What the exercise asks
In the text about Bill Battle and Bear Bryant, what company's financial report did Battle deliver to its board every quarter?

Source text
BEGIN
No, on this day, he just wanted to find someone at Alabama who had a clue what he was talking about.


Every quarter, Battle delivered the financial report for the Decatur Iron and Steel Co. — otherwise known as DISCO — to the board of directors at its Selma headquarters. But on a particular January day in 1981, Battle, the company’s president, couldn’t stay focused. All he could think about was his old coach, Bear Bryant.

Bryant was a mostly ceremonial member of DISCO’s board and he attended (to most everyone’s surprise) just about all of the board meetings. Battle, who played for the legendary coach 20 years earlier, made it his routine to drive over to the Selma Holiday Inn, pick up Bryant, and take him to the office for the board meetings.

During the drive on this chilly morning, though, Bryant nonchalantly dropped some news on his former player that would forever alter the course of Battle’s life.

Bill Battle’s early college contacts came from his days as an Alabama football player.
The old coach in the houndstooth hat had decided that he no longer would be represented by IMG.

“He said those guys up in New York just weren’t doing anything for him,” Battle said. “Shoot, I didn’t even know that he had an agent.”

As a distracted Battle delivered his quarterly report, he kept thinking about how he could represent Bryant, who was nine victories away from breaking the all-time wins record.

“I couldn’t get it out of my mind,” Battle said. “To me, he was the most well-known coach in the country, the greatest figure in college athletics. All I could think about was, ‘Holy cow, he’s about to change agents.’”

So after the meeting, Battle steadied himself and said, “Coach, I don’t know that much about licensing, and I don’t know that much about being an agent, but I know you and I’ll make sure we do it the way you want to do it.”

“In that old, gravely voice, Coach Bryant said, ‘Aw, I ain’t got nothing to sell. The best in the business has been trying to sell me for years. All I want is somebody to take all these requests for speaking engagements and tell them I can’t come.’”

Battle tells the story with a raucous laugh that just about busts a gut. The most famous and revered coach in college football was going to be represented by the president of a window company.
END
Record excerpts
BEGIN
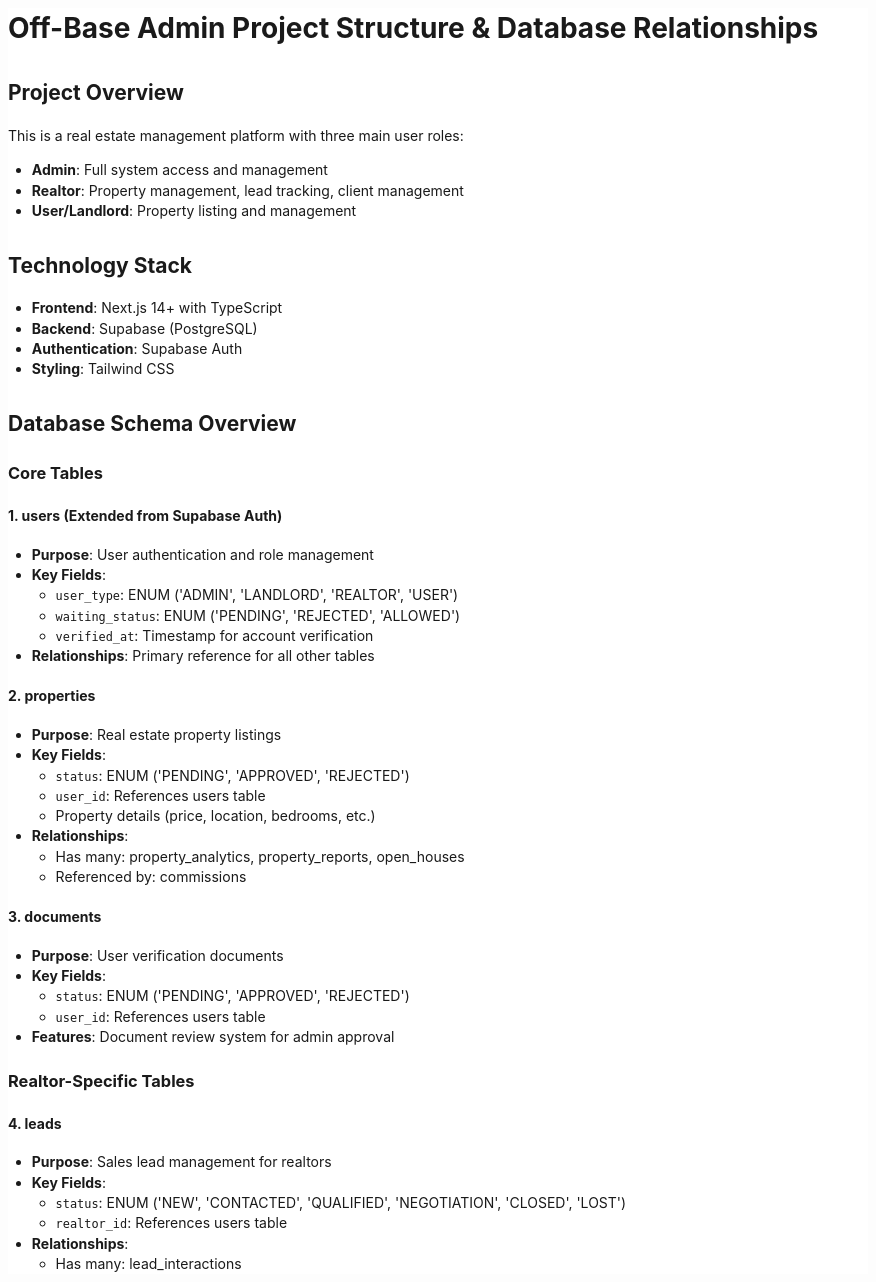 # Off-Base Admin Project Structure & Database Relationships

## Project Overview
This is a real estate management platform with three main user roles:
- **Admin**: Full system access and management
- **Realtor**: Property management, lead tracking, client management
- **User/Landlord**: Property listing and management

## Technology Stack
- **Frontend**: Next.js 14+ with TypeScript
- **Backend**: Supabase (PostgreSQL)
- **Authentication**: Supabase Auth
- **Styling**: Tailwind CSS

## Database Schema Overview

### Core Tables

#### 1. **users** (Extended from Supabase Auth)
- **Purpose**: User authentication and role management
- **Key Fields**:
  - `user_type`: ENUM ('ADMIN', 'LANDLORD', 'REALTOR', 'USER')
  - `waiting_status`: ENUM ('PENDING', 'REJECTED', 'ALLOWED')
  - `verified_at`: Timestamp for account verification
- **Relationships**: Primary reference for all other tables

#### 2. **properties**
- **Purpose**: Real estate property listings
- **Key Fields**:
  - `status`: ENUM ('PENDING', 'APPROVED', 'REJECTED')
  - `user_id`: References users table
  - Property details (price, location, bedrooms, etc.)
- **Relationships**:
  - Has many: property_analytics, property_reports, open_houses
  - Referenced by: commissions

#### 3. **documents**
- **Purpose**: User verification documents
- **Key Fields**:
  - `status`: ENUM ('PENDING', 'APPROVED', 'REJECTED')
  - `user_id`: References users table
- **Features**: Document review system for admin approval

### Realtor-Specific Tables

#### 4. **leads**
- **Purpose**: Sales lead management for realtors
- **Key Fields**:
  - `status`: ENUM ('NEW', 'CONTACTED', 'QUALIFIED', 'NEGOTIATION', 'CLOSED', 'LOST')
  - `realtor_id`: References users table
- **Relationships**:
  - Has many: lead_interactions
END
Response to the exercise
The Decatur Iron and Steel Co., known as DISCO.